Courts Asia issued an earnings warning on Wednesday, saying in an SGX filing after the market close that its fiscal fourth quarter ended March 31 would see “significantly reduced” earnings, with the possibility of a quarterly loss. But it added that the full fiscal year was expected to show a profit.
The consumer electronics and appliance retailer attributed the warning to Malaysian revenue declines after the introduction of the Consumer Protection (Credit Sale) Regulations 2017 led to interest rates being capped at 15 percent per annum in the country.
“Coupled with a more prudent approach towards sanctioning credit sales and a challenging collections environment, profitability was further impacted,” the SGX filing said. The results were due on or before May 30.

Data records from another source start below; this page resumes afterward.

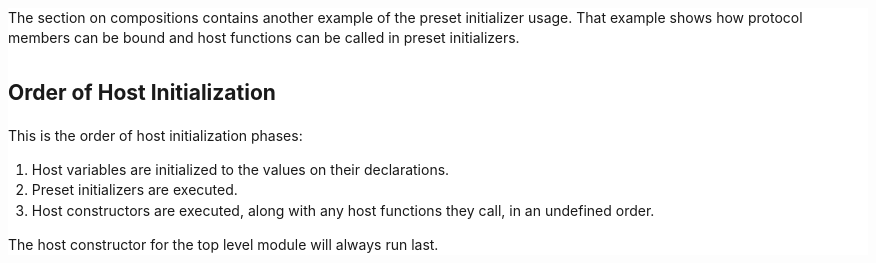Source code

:The section on compositions contains another example of the preset initializer usage.
That example shows how protocol members can be bound and host functions can be called in preset initializers.

<h2 class="page-header" id="ref-host-init-order">Order of Host Initialization </h2>

This is the order of host initialization phases:

1. Host variables are initialized to the values on their declarations.
2. Preset initializers are executed.
3. Host constructors are executed, along with any host functions they call, in an undefined order.

<div class="alert alert-success" role="alert">
  <span class="glyphicon glyphicon-eye-open"></span> 
  The host constructor for the top level module will always run last.
</div>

Olam said it paid around 1.88 million euros for a 29 percent state in new Spanish joint venture Guzman Coffee & Nuts, with Guzman Global holding the remainder. The JV will import and distribute coffee and edible nuts into Spain and Portugal, Olam said in a statement after the market close on Wednesday.
Noble Chairman Paul Brough released a letter to SGX late on Wednesday detailing the reasoning for the company’s restructuring and urging creditors, shareholders and perpetual security holders to vote for the offer.
“The restructuring provides an economic return for ALL stakeholders,” said the statement, which included the emphasis. “The restructuring also allows New Noble to continue as a going concern and will allow stakeholders to capture economic upside as the business of New Noble recovers over time,” the statement said.
Brough clarified changes to the restructuring proposal, including the decision to amend some controversial plans.
One of those controversial measures had said that if a majority of shareholders voted against the restructuring plan, the minority who voted for it would receive the same stake in New Noble as if the resolution had passed, he noted. But he added, SGX had objected and the company will now treat all shareholders equally if more than half vote in favor of the proposal, no matter how they voted.
Brough noted that senior creditors representing around 83 percent of the company’s existing senior claims have signed on to the deal, but that shareholder support was still needed. He said that if a majority of shareholders don’t support the deal, the restructuring would be implemented via a pre-packaged administration process in the U.K. Additionally, if creditors withdraw their support, the board would likely have no alternative but to put Noble through a bankruptcy process, he said.
“In both scenarios above, perpetual securities holders and shareholders will receive nothing,” he said.